Region Specific Effects of Aging and the Nurr1-Null Heterozygous Genotype on Dopamine Neurotransmission
Evangel Kummari, Shirley Guo-Ross and Jeffrey B Eells*
Department of Basic Sciences, College of Veterinary Medicine, Mississippi State University, Mississippi State, MS 39762, USA
- *Corresponding Author:
- Jeffrey B Eells
Department of Basic Sciences, College of Veterinary Medicine
Mississippi State University, Mississippi State, MS 39762, USA
E-mail: [email protected]
Received Date: March 13, 2017; Accepted Date: March 31, 2017; Published Date: April 05, 2017
Citation: Eells JB, Kummari E, Guo-Ross S (2017) Region Specific Effects of Aging and the Nurr1-Null Heterozygous Genotype on Dopamine Neurotransmission. Neurochem Neuropharm Open Access 3:114. doi: 10.4172/2469-9780.1000114
Copyright: © 2017 Eells JB, et al. This is an open-access article distributed under the terms of the Creative Commons Attribution License, which permits unrestricted use, distribution, and reproduction in any medium, provided the original author and source are credited.
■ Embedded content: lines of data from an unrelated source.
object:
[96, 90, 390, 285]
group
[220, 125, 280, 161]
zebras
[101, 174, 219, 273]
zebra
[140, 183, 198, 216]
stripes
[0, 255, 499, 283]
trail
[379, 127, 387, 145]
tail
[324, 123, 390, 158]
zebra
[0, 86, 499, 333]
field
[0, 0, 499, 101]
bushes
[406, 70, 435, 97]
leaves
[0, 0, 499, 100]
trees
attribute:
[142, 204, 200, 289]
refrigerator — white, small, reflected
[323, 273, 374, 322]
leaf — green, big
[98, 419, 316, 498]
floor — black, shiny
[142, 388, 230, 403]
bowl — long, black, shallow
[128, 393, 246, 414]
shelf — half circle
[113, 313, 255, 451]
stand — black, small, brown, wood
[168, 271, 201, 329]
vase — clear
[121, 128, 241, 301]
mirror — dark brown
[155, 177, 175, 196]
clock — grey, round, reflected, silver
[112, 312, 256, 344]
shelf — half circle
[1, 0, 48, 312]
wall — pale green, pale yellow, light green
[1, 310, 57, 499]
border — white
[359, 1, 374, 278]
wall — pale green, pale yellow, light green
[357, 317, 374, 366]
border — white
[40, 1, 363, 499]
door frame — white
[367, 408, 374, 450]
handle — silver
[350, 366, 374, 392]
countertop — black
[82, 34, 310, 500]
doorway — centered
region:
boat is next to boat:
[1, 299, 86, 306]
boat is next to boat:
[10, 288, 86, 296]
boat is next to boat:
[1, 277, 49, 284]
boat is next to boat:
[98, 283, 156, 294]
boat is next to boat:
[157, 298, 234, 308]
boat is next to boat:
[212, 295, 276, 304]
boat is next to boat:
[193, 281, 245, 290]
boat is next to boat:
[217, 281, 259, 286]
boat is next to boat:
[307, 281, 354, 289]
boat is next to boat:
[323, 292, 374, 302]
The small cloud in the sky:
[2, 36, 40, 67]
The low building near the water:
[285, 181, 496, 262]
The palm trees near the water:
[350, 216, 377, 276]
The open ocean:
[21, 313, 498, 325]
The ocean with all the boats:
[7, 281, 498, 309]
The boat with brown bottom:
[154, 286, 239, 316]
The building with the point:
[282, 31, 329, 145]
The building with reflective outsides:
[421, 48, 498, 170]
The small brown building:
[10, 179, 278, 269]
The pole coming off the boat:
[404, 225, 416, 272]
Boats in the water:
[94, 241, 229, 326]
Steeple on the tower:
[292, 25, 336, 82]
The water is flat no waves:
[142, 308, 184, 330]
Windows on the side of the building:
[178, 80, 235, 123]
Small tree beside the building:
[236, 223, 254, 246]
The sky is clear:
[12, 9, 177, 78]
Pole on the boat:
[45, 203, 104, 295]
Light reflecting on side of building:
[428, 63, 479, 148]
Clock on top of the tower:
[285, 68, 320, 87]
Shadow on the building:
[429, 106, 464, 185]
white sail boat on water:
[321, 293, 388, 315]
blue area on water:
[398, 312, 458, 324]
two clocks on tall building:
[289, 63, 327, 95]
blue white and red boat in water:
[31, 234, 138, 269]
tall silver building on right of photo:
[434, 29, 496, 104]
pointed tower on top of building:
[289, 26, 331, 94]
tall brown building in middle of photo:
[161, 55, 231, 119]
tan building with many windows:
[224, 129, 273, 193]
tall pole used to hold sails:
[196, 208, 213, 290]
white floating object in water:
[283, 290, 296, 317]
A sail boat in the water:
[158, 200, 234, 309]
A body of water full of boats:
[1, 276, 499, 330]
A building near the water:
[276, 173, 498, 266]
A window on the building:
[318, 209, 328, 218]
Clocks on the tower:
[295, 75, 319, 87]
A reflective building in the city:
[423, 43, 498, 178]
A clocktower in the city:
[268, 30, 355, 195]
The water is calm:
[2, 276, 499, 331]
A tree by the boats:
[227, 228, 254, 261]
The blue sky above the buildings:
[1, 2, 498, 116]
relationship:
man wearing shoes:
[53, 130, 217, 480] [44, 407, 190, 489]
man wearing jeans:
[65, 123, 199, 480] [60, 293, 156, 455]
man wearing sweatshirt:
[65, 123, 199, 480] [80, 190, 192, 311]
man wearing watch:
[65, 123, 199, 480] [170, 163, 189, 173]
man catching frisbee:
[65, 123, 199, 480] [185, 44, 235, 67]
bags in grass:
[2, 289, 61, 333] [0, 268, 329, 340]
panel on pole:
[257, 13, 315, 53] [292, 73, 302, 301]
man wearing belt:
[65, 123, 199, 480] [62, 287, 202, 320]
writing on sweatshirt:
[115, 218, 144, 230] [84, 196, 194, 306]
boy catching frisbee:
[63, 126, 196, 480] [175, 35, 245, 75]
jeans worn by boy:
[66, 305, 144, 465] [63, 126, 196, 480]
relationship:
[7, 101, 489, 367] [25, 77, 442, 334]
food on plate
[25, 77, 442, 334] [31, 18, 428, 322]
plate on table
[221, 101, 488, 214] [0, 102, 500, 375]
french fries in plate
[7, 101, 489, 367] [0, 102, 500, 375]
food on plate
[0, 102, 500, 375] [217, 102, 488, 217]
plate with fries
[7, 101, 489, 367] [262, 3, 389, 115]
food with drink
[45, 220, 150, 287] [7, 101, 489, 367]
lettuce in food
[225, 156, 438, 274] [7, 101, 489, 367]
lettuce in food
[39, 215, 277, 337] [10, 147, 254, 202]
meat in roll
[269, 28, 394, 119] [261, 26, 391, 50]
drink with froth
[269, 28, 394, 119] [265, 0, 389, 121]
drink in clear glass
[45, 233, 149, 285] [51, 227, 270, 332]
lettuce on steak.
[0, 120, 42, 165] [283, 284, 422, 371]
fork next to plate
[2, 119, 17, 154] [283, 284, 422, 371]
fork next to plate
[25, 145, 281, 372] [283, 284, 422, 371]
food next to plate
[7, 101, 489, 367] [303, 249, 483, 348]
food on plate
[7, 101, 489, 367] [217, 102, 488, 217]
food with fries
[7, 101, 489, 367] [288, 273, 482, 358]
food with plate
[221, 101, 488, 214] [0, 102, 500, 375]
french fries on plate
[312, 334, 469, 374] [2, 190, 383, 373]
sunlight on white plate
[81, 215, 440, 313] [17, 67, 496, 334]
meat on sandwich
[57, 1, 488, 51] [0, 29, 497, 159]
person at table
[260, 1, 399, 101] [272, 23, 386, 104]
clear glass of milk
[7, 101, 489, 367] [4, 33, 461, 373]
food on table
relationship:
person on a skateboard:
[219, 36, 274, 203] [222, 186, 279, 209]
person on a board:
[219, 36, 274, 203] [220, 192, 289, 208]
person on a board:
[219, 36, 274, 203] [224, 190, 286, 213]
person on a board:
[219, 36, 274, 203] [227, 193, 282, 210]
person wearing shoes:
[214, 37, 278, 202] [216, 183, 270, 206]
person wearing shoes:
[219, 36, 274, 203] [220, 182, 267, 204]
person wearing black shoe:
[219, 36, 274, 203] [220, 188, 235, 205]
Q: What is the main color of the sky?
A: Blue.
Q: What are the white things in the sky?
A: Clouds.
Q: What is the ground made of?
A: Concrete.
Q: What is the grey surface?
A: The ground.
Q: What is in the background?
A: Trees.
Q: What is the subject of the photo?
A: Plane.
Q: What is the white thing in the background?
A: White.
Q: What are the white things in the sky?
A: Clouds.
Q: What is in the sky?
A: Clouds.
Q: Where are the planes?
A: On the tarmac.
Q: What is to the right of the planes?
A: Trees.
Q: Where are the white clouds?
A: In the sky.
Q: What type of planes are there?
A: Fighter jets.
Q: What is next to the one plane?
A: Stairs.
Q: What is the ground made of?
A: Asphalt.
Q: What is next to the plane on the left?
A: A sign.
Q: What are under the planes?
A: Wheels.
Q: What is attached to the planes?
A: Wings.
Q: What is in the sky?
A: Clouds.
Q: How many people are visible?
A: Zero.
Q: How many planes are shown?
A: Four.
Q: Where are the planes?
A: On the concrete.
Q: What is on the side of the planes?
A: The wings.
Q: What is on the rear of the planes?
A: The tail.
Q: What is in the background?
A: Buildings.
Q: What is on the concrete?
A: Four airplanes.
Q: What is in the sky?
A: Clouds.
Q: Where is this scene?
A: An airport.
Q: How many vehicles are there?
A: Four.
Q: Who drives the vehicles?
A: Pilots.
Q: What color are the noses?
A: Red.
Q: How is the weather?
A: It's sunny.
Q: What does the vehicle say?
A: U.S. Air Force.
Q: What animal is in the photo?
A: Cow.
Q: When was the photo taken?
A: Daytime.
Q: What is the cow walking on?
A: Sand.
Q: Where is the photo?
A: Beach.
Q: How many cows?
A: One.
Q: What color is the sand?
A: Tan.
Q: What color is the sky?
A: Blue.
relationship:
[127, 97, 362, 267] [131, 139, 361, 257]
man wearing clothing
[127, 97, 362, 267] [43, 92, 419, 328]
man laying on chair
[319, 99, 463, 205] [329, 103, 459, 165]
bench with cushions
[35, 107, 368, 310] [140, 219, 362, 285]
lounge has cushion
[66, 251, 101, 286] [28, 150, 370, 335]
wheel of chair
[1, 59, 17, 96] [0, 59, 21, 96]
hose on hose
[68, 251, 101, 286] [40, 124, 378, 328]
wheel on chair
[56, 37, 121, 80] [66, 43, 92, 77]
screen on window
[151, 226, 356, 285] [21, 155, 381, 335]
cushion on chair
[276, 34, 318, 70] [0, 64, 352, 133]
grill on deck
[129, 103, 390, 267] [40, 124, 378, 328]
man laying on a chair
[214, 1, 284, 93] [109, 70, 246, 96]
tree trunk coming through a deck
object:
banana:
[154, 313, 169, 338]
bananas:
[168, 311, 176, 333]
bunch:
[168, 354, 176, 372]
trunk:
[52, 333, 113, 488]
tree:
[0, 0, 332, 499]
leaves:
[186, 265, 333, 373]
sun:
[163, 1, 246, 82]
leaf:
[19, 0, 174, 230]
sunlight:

The transcription factor Nurr1 is essential for dopamine neuron differentiation and is important in maintaining dopamine synthesis and neurotransmission in the adult. Reduced Nurr1 function, due to the Nurr1-null heterozygous genotype (+/-), impacts dopamine neuron function in a region specific manner resulting in a decrease in dopamine synthesis in the dorsal and ventral striatum and a decrease in tissue dopamine levels in the ventral striatum. Additionally, maintenance of tissue dopamine levels in the dorsal striatum and survival of nigrostriatal dopamine neurons with aging (>15 months) or after various toxicant treatments are impaired. To further investigate the effects of aging and the Nurr1-null heterozygous genotype, we measured regional tissue dopamine levels, dopamine neuron numbers, body weight, open field activity and rota-rod performance in young (3-5 months) and aged (15-17 months) wild-type +/+ and +/- mice. Behavioral tests revealed no significant differences in rota-rod performance or basal open field activity as a result of aging or genotype. The +/- mice did show a significant increase in open field activity after 3 min of restraint stress. No differences in tissue dopamine levels were found in the dorsal striatum. However, there were significant reductions in tissue dopamine levels in the ventral striatum, which was separated into the nucleus accumbens core and shell, in the aged +/- mice. These data indicate that the mesoaccumbens system is more susceptible to the combination of aging and the +/- genotype than the nigrostriatal system. Additionally, the effects of aging and the +/- genotype may be dependent on genetic background or housing conditions. As Nurr1 mutations have been implicated in a number of diseases associated with dopamine neurotransmission, further data is needed to understand why and how Nurr1 can have differential functions across different dopamine neuron populations in aging.